• Problem requirements
Copy the items from the line with "Щуролов зерно мікс" to the line with "- hög upplösning", changing "canvastavlor" to "dukbilder" and leaving everything else as it is.

Source data
★ ★ ★ ★ ★ ★ ★

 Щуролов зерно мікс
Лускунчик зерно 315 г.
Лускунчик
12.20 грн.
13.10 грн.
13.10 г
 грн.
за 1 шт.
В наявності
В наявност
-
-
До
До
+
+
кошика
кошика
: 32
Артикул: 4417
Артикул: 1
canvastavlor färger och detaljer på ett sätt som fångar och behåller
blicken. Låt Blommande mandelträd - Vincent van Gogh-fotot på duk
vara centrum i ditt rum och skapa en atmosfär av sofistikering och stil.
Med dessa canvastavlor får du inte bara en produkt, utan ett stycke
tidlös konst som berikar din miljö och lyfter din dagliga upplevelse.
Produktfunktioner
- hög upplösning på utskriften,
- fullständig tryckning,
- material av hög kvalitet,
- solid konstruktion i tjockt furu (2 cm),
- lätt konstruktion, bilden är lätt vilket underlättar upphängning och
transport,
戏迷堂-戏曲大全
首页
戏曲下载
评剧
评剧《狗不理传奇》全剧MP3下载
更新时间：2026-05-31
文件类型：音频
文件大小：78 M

★ ★ ★ ★ ★ ★ ★

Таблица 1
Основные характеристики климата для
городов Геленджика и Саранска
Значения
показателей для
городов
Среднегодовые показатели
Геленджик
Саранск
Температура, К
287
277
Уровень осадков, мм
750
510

★ ★ ★ ★ ★ ★ ★

• Task answer
 Щуролов зерно мікс
Лускунчик зерно 315 г.
Лускунчик
12.20 грн.
13.10 грн.
13.10 г
 грн.
за 1 шт.
В наявності
В наявност
-
-
До
До
+
+
кошика
кошика
: 32
Артикул: 4417
Артикул: 1
dukbilder färger och detaljer på ett sätt som fångar och behåller
blicken. Låt Blommande mandelträd - Vincent van Gogh-fotot på duk
vara centrum i ditt rum och skapa en atmosfär av sofistikering och stil.
Med dessa dukbilder får du inte bara en produkt, utan ett stycke
tidlös konst som berikar din miljö och lyfter din dagliga upplevelse.
Produktfunktioner
- hög upplösning på utskriften,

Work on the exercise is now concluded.